Oaks’ lawyers had previously accused federal authorities of entrapping the former lawmaker over the course of two years using a pair of informants. They called one informant a “professional set-up artist” who has collected a six-figure annual paycheck from the FBI.
Prosecutors rebutted that claim, disclosing transcripts of conversations with Oaks that informants recorded. Prosecutors said the transcripts made clear that Oaks willingly went along with the scheme. His lawyers ultimately withdrew their argument.
Oaks’ supporters — including five former state lawmakers, a former Baltimore police commissioner and a civil rights leader — submitted letters to the judge asking for leniency.
Former Del. Clarence "Tiger" Davis told the judge of Oaks’ work on behalf of veterans and the Maryland National Guard, breaking up the “racist old boy network in Maryland.”
Davis told Bennett that Oaks still can be a benefit to society. He called a prison term for him a “death sentence.”
“We need Nathaniel Oaks,” Davis said.
Former Del. Salima Marriott called Oaks an “advocate for the people.”
But when she said she felt Oaks was “entrapped” by the FBI, Bennett objected.
“I totally reject that,” the judge said. “He was not entrapped. He pled guilty.”
As Oaks left the courtroom, he declined to comment to reporters. He told supporters to meet him at a nearby restaurant for lunch.

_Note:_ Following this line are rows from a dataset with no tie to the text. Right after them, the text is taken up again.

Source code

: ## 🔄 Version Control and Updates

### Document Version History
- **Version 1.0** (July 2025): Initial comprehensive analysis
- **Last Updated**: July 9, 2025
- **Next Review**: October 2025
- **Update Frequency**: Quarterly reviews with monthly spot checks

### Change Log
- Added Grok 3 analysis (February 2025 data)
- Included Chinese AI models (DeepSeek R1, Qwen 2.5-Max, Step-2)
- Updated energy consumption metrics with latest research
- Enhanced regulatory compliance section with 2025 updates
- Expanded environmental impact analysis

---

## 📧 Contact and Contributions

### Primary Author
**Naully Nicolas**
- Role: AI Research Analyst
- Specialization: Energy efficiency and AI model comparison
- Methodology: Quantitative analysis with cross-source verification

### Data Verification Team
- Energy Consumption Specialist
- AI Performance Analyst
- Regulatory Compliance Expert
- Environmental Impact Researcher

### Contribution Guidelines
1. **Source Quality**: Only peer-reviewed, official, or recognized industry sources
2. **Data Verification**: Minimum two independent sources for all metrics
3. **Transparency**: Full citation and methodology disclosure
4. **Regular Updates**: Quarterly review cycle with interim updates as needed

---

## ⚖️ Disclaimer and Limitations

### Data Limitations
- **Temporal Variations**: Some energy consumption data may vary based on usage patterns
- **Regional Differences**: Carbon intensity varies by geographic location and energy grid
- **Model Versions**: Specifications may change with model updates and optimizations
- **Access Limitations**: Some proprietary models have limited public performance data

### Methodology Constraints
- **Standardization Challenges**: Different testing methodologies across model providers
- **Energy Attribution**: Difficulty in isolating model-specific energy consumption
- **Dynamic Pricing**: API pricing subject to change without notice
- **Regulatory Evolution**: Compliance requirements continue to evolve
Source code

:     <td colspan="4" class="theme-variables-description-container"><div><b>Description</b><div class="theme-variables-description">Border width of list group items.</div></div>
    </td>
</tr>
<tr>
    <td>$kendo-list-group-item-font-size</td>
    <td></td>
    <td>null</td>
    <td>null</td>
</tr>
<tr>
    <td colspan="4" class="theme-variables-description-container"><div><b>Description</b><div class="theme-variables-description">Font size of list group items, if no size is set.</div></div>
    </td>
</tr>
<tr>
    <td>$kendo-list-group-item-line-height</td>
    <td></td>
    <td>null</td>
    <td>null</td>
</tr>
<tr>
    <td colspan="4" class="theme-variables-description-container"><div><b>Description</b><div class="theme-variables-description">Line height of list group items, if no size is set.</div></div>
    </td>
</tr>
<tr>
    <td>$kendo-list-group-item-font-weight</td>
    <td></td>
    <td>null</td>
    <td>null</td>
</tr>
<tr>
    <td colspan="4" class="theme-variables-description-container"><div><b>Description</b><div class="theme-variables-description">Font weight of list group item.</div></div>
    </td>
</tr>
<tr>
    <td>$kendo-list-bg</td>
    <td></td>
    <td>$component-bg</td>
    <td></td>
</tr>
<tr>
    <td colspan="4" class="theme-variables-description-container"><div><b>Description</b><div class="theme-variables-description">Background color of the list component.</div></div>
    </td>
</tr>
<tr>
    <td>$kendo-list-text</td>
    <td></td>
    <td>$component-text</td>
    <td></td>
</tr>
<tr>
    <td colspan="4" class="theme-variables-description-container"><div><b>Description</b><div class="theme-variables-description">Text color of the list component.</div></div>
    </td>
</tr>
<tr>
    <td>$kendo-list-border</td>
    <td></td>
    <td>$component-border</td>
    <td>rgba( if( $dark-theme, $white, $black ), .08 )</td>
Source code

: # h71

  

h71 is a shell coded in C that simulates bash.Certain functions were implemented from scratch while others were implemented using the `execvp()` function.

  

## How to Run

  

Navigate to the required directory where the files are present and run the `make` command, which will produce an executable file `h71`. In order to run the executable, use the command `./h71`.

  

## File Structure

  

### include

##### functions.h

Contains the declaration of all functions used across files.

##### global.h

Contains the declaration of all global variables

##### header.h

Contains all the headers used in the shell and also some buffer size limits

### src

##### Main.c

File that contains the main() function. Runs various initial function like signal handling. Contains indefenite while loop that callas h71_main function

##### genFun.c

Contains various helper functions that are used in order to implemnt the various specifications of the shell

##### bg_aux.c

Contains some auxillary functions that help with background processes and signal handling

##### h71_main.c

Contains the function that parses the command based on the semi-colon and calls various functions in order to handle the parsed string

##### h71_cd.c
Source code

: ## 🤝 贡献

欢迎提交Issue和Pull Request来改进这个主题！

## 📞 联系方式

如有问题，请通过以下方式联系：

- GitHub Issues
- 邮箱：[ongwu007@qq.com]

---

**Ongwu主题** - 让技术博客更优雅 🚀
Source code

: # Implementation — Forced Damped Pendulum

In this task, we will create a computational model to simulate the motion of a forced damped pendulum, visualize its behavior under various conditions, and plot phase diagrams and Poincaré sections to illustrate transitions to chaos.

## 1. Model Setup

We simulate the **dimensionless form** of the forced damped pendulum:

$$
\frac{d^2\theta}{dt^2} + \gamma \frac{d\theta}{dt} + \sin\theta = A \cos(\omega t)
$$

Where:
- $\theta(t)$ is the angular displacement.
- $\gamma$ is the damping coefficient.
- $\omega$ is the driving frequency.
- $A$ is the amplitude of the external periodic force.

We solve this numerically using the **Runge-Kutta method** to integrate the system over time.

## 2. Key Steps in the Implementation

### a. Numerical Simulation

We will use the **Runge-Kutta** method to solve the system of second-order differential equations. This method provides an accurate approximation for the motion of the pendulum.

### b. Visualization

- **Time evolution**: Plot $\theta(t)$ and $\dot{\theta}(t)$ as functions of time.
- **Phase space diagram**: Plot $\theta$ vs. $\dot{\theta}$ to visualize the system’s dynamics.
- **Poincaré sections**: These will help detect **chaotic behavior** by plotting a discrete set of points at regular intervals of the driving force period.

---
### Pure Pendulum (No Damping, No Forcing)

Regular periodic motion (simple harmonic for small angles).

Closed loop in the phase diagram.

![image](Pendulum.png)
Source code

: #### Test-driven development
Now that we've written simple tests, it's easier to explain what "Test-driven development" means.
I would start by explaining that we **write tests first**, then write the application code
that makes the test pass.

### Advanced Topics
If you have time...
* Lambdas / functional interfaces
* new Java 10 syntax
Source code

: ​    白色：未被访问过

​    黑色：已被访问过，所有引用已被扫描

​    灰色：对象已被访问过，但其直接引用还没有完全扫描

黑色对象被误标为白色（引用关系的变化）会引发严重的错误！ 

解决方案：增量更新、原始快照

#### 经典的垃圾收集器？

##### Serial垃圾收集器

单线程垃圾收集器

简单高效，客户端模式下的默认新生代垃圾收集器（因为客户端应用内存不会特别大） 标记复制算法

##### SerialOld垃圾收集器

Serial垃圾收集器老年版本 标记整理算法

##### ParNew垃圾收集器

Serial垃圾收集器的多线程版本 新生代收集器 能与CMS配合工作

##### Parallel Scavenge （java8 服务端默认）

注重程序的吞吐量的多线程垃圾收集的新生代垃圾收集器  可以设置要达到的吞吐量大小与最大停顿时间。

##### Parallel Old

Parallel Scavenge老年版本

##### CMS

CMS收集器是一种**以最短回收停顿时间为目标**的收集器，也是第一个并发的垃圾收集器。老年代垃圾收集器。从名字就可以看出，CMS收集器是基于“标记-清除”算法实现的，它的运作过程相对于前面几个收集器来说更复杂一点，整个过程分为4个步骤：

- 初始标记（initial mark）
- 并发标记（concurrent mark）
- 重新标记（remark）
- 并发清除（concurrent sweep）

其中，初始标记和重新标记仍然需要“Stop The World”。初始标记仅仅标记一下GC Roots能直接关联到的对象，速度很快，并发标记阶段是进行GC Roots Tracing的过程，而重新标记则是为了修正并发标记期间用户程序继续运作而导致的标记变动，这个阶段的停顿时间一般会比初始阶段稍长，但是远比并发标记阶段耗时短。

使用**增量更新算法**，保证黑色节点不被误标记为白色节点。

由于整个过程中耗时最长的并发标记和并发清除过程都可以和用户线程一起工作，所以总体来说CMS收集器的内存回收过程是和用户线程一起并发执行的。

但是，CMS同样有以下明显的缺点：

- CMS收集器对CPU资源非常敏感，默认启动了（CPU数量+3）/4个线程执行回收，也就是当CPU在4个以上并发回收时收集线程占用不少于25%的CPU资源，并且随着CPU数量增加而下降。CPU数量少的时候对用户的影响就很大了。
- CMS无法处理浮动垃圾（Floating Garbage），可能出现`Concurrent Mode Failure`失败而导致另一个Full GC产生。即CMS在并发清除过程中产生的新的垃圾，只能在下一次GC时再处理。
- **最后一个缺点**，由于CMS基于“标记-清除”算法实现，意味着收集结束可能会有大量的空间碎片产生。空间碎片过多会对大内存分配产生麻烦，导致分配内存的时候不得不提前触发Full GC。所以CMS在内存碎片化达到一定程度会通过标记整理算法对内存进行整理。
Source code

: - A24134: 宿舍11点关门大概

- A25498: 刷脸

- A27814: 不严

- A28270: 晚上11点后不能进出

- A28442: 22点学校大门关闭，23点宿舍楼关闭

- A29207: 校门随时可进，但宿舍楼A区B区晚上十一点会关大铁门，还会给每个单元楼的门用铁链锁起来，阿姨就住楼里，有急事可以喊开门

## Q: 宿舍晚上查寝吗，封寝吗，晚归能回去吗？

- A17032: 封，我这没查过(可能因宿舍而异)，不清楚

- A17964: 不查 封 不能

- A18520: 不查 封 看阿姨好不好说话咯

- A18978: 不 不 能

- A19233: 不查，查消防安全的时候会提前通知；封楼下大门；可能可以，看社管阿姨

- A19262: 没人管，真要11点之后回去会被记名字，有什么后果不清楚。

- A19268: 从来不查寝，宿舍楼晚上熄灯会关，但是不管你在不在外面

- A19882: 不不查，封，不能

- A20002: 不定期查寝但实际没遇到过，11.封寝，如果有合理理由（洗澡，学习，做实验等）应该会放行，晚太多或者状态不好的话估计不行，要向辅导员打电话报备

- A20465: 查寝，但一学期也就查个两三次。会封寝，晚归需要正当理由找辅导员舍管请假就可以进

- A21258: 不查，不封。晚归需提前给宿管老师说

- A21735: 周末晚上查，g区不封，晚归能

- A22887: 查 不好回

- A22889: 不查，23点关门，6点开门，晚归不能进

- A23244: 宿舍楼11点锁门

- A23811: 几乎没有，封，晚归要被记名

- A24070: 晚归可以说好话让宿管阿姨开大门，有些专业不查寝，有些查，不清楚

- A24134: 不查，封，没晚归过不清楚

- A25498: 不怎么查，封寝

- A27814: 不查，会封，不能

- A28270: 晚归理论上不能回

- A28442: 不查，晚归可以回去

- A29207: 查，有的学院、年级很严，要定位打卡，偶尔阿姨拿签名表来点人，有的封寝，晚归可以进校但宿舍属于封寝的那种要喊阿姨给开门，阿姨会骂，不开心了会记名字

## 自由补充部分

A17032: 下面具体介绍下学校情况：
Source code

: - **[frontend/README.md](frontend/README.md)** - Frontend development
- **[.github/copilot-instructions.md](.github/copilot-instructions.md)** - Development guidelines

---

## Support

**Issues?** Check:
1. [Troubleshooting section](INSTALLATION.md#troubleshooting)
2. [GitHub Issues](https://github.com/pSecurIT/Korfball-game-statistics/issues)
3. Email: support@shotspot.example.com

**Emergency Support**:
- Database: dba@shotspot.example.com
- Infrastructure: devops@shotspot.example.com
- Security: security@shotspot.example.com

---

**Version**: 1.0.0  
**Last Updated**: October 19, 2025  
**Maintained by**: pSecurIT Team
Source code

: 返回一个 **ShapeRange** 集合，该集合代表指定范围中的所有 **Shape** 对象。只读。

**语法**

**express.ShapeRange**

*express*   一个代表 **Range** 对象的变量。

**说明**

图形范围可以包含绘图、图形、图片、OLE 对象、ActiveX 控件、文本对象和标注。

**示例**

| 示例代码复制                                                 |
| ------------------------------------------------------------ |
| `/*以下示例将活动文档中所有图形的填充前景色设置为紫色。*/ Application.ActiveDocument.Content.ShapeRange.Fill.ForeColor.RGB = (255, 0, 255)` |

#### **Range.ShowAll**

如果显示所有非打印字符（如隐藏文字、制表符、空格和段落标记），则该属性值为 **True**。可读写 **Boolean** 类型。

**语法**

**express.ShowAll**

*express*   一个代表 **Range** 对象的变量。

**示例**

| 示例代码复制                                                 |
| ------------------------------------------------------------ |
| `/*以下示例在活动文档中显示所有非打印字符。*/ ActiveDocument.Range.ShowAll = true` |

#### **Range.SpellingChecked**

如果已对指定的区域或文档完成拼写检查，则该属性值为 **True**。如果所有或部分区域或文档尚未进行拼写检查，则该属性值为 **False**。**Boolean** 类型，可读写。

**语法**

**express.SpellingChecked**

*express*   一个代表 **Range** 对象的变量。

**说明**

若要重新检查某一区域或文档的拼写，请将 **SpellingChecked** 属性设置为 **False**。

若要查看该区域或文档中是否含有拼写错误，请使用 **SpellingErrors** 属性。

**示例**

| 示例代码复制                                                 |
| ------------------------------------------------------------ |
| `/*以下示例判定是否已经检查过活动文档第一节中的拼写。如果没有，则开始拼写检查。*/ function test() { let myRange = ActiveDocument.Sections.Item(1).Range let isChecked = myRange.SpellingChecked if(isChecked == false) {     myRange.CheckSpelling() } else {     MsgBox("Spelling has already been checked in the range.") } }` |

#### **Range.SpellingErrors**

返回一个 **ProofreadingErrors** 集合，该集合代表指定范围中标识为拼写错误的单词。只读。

Bennett said he has to report to prison in September. The federal Bureau of Prisons will determine where he is placed.
Bennett said he was rejecting federal guidelines, which called for a penalty of eight to 10 years’ imprisonment.
“The guidelines in this case do not appear to be germane,” he said.
But Bennett said he could not tolerate Oaks’ interference with an FBI investigation. The judge cited a letter written in support of Oaks by former Baltimore Police Commissioner Leonard Hamm that called the lawmaker’s actions “dastardly” and “despicable.”